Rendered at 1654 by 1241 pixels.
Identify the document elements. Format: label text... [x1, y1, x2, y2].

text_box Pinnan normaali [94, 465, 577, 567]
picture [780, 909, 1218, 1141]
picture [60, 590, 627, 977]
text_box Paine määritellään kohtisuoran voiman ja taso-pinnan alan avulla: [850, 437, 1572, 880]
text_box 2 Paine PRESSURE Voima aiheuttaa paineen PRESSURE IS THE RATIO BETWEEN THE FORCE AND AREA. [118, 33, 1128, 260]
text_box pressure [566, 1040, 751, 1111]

→ EXERCISE OBJECTIVE: Please output every one of the entries above again, with each line reproduced character for character.

→ SOLVED EXERCISE:
Rendered at 1654 by 1241 pixels.
Identify the document elements. Format: label text... [x1, y1, x2, y2].

text_box Pinnan normaali [94, 465, 577, 567]
picture [780, 909, 1218, 1141]
picture [60, 590, 627, 977]
text_box Paine määritellään kohtisuoran voiman ja taso-pinnan alan avulla: [850, 437, 1572, 880]
text_box 2 Paine PRESSURE Voima aiheuttaa paineen PRESSURE IS THE RATIO BETWEEN THE FORCE AND AREA. [118, 33, 1128, 260]
text_box pressure [566, 1040, 751, 1111]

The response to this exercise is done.